You want to quip, how about those modified fats, refined sugars and alcohols
you put into your finely tuned machine of a body (now burdened with DM, CHF and
degenerative joint disease). But you don’t want to destroy all rapport. On a
bad day something slips out, your Tourette’s acts up,
and that patient never comes back. Guaranteed. (see psycho above, under shame).
PS: a nod to my surgical colleagues: discuss all options
openly with your patient. Know your own biases and those of your patients. Some
Centers of Excellence in the field of Bariatrix have
done wonderful work. Diabetes may well be a “surgical disease” in the right
patient, the hands of the conscientious surgeon, and an accessible team.
-
D.
Renjilian, A. Nezu, R. Shermer, M. Perri, W. McKelvey, and S. Anton. Individual versus group therapy for
obesity: Effects of matching participants to their treatment preferences.
Journal of Consulting and Clinical Psychology 69(4): 717-721 (2001)
- John La Puma, Philippe Szapary, Kevin C. Maki. Predictors of physician overweight and obesity in the USA: an empiric analysis.

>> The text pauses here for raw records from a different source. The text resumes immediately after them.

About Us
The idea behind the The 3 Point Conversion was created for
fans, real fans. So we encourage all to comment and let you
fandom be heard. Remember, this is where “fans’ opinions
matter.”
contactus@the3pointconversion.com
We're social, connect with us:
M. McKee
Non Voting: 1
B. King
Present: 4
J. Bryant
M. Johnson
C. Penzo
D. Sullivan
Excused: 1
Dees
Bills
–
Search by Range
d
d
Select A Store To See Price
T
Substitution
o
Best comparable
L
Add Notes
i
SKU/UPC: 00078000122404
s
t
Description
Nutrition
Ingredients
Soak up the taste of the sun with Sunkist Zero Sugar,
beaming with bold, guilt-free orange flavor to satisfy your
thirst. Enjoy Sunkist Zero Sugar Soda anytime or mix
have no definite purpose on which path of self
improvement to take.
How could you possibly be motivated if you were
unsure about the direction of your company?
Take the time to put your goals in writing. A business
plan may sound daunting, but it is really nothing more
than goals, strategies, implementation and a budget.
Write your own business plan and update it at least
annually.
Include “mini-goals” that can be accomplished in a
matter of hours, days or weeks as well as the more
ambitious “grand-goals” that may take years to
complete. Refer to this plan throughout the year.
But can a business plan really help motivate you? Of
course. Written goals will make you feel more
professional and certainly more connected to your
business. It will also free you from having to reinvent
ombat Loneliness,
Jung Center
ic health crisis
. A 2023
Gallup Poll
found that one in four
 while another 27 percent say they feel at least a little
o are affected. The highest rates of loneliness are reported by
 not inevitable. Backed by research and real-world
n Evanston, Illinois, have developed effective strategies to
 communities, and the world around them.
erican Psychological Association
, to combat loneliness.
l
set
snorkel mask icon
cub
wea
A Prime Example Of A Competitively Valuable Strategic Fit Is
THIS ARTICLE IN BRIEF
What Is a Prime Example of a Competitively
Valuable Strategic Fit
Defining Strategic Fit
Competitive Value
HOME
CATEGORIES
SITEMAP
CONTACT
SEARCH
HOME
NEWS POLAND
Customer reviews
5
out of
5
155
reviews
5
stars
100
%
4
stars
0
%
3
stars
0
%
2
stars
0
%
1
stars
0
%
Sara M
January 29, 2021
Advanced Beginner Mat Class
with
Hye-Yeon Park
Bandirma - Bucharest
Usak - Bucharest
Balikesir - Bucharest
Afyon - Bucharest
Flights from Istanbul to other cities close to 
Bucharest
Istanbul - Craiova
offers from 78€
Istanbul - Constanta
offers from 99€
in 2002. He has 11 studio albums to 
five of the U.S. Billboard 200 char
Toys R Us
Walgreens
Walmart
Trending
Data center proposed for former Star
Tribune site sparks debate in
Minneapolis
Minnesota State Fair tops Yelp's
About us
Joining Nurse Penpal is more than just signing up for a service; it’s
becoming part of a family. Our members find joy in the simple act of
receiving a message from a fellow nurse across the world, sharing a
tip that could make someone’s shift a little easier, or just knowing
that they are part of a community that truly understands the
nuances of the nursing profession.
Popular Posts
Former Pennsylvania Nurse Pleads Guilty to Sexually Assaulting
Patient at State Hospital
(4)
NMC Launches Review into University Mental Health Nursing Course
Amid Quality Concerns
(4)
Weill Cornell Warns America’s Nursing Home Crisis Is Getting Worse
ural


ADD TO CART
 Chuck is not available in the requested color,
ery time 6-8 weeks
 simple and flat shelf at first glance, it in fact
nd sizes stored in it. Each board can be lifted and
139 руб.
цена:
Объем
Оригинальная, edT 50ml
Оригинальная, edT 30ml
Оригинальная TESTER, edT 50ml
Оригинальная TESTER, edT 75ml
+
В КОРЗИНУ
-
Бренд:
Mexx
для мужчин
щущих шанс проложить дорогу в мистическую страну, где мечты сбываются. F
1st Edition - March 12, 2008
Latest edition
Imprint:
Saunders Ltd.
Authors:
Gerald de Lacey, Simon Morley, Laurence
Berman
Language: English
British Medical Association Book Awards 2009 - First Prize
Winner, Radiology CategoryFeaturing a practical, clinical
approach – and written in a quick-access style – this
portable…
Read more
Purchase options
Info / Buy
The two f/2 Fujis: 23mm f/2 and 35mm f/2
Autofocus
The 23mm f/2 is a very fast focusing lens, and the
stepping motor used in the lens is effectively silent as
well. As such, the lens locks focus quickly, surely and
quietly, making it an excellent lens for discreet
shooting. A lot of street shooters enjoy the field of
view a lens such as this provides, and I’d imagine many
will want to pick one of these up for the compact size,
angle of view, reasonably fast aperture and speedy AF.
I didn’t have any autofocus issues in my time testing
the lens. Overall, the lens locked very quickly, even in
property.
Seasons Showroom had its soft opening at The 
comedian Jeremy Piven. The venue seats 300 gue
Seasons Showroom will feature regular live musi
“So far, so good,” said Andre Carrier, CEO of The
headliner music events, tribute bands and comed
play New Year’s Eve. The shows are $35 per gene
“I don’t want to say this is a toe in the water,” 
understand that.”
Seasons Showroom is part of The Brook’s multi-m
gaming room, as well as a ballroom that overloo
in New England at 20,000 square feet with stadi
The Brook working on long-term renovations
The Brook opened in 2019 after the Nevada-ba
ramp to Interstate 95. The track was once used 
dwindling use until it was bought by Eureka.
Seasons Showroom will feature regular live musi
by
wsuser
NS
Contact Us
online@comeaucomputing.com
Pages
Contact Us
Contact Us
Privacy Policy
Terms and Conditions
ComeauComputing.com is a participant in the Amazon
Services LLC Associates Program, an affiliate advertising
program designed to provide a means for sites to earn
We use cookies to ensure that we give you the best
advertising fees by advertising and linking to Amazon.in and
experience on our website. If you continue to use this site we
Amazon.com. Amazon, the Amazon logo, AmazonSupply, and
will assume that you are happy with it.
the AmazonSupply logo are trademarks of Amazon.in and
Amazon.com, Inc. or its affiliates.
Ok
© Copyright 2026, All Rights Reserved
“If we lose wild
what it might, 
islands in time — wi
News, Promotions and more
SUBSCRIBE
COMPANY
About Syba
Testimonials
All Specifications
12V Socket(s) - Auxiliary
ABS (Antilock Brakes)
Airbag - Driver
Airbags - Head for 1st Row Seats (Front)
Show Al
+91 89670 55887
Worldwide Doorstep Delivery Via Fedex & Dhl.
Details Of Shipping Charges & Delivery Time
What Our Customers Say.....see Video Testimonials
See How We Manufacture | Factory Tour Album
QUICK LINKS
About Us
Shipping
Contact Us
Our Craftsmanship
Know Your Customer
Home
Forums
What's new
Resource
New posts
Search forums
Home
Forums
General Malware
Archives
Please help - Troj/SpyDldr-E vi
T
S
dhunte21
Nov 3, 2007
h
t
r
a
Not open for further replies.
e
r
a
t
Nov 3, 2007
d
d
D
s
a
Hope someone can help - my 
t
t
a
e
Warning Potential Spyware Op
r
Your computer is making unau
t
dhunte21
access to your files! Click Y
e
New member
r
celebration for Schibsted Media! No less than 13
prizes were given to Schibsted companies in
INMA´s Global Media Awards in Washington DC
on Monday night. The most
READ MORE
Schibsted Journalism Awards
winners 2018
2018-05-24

Nutrition & Food Science 35(5): 315-319 (2005)
Study questions
- Does some of Dr. Bailin’s personality come through? How would this be relevant to the treatment of obese patients?
- Dr. Bailin emphasizes the biopsychosocial model. Look for published guidelines and reviews on recommended approaches to obesity. Are all elements of the biopsychosocial model addressed? What added value does Dr. Bailin’s essay offer to the practitioner?
- What are the obstacles and frustrations physicians face in treating obesity?